It was an unnerving piece of data for investors last week, buried halfway down an esoteric spreadsheet released by the US government that tracks how many Treasuries foreign investors buy and sell.
China, the largest foreign creditor to the US government with total Treasury holdings in excess of $1.2tn, sold $20bn of securities with a maturity exceeding one year in March, according to US government data. The sales amounted to China’s largest retreat from the market in more than two years.
The move came shortly before tensions over trade between Beijing and Washington heated up again, with the US slapping additional tariffs on the country’s imports and Chinese officials retaliating with measures of their own. What is more, the sales could not be explained away by the typical ebb and flow of China’s Treasury holdings that result from managing its large reserves to keep the currency stable.
The data reignited fears that Beijing may weaponise its holdings as part of the trade war, wreaking havoc with the biggest bond market in the world, pushing interest rates higher and increasing the US government’s cost of borrowing.
“If China starts dumping its Treasuries, it would cause huge financial instability,” said Mark Sobel, a former Treasury department official who spent nearly four decades at the agency, adding that he considered this an unlikely scenario.
China’s holdings of Treasuries are inextricably linked to the country’s trade with the US. China receives dollars in payment for its exports to America, and then needs to invest that money somewhere. The Treasury market has long been China’s destination of choice because the market is not only big enough to host its enormous reserves, but it also offers a better return than other super-safe investments. Moreover, China avoids currency fluctuations that could come from selling those dollars to buy other assets.
As a result, China’s Treasury holdings typically dip if its reserves fall. It has also sold Treasuries over the past year to support its beaten-down currency, as tariff talk has intensified. On this occasion, though, neither of those forces appears to have been a factor. To some analysts, it seems as though China simply decided to sell.
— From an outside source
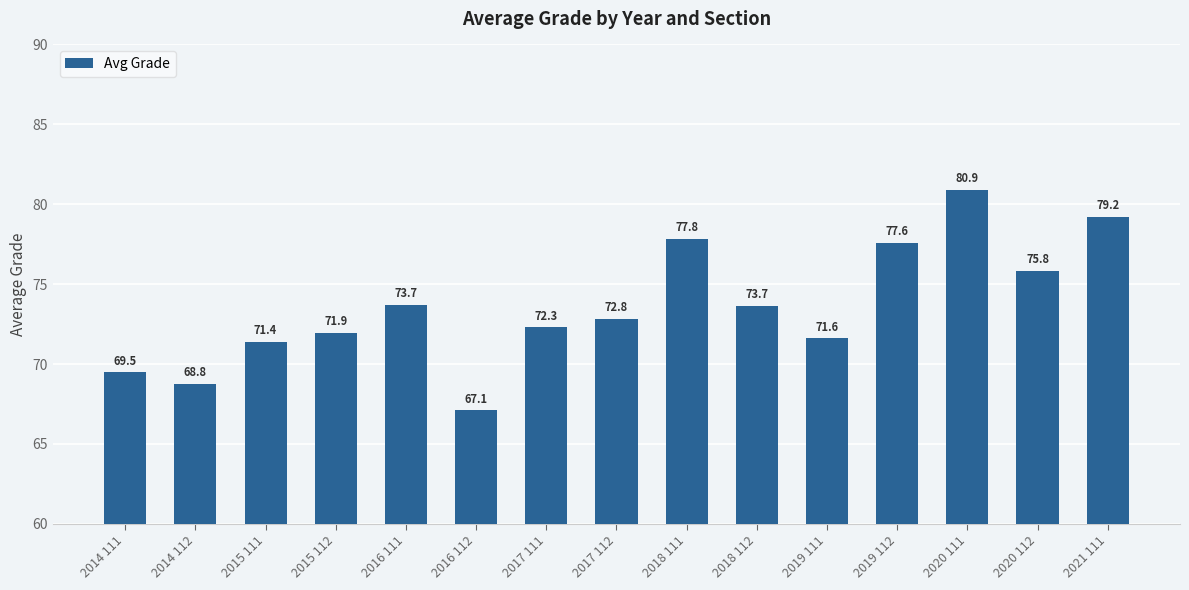

True or false: the data shows 17.9 at 2014 111.

False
“One should take notice of a month of sales during a period when reserves appear to be stable by most indicators,” said Brad Setser, senior fellow at the Council on Foreign Relations and a former Treasury department official. “It is certainly something that warrants attention.”
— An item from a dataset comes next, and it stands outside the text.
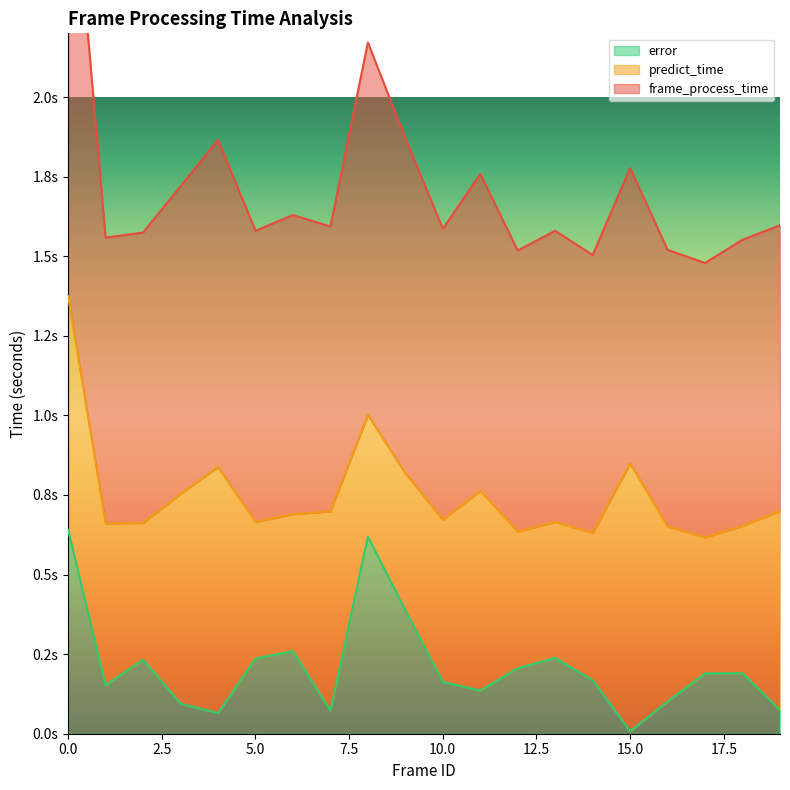

True or false: frame_process_time and error intersect in this chart.

False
While concerns are mounting, investors and analysts are wary of jumping to conclusions. Mr Setser cautioned that the March data are a snapshot and not yet a trend.
Moreover, few see any alternative for China, other than remaining invested in Treasuries. The benchmark 10-year Treasury yield is currently 2.42 per cent, well above the negative yields on equivalent German and Japanese sovereign bonds and still markedly higher than the 1.03 per cent offered on 10-year gilts in the UK.
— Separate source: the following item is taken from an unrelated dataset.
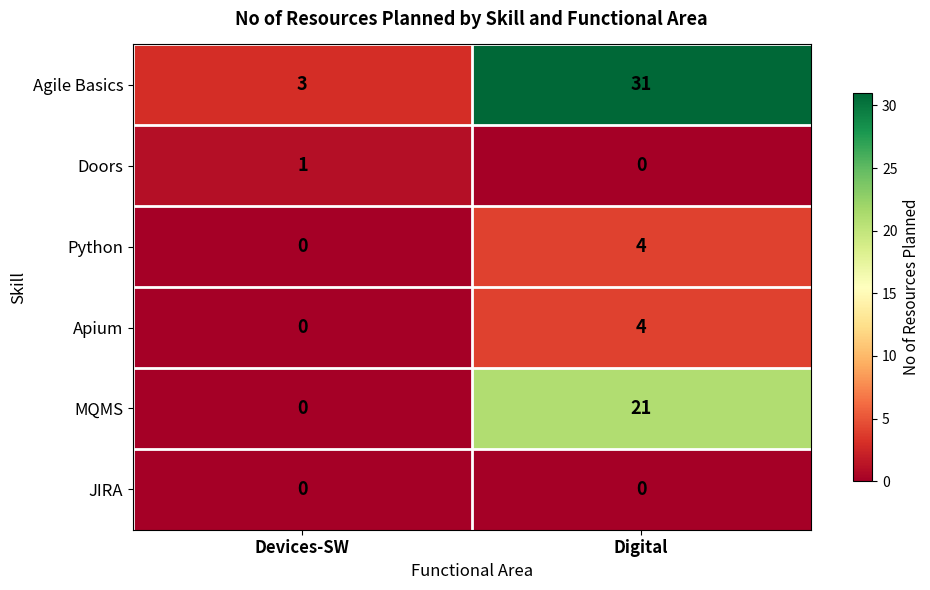

What is the sum of all Agile Basics values?

34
Other markets are also much smaller than the US Treasury market, meaning they would struggle to digest any inflows from China’s massive holdings.
“Even it this were to be a threat, it’s a very non-credible one,” said Sonal Desai, chief investment officer for fixed income at Franklin Templeton in California. “What else [is China] going to buy?”
Meanwhile, there are few signs that recent bouts of selling by China have pushed US interest rates higher. In the second half of 2011 China ramped up its sales of Treasuries but interest rates dropped too. The 10-year Treasury yield tumbled from a peak of 3.74 per cent earlier in the year to 1.88 per cent by the year-end, amid a general bout of risk aversion caused by Europe’s sovereign debt crisis.
In 2016, China sought to prop up its currency and sold a net $160bn of long-term Treasuries, with its holdings hitting the lowest since 2010 in November that year. Ten-year interest rates did rise in the US — from 2.30 per cent to 2.44 per cent over the course of the year — but that seemed spurred primarily by the election of President Donald Trump, which brought renewed hopes of growth for the economy.
In March this year, during the latest round of selling, the 10-year Treasury yield slipped 30 basis points over the month to 2.41 per cent.
Still, few disagree that if China wanted to cause an upset in US interest rates by heavy selling of Treasuries, it probably could. The catch is that it would lead to a revaluation of the country’s own US bonds as it sold.
“China selling its Treasury holdings is a nuclear option, because it will hurt their own portfolio,” said Shawn Matthews, a former Cantor Fitzgerald trading head who launched his own hedge fund, Hondius Capital Management, last year.
“It depends on what the goal is,” said Torsten Slok, chief economist at Deutsche Bank Securities in New York. “If the goal is to disturb the US Treasury market, then they may not care about inflicting self-harm.”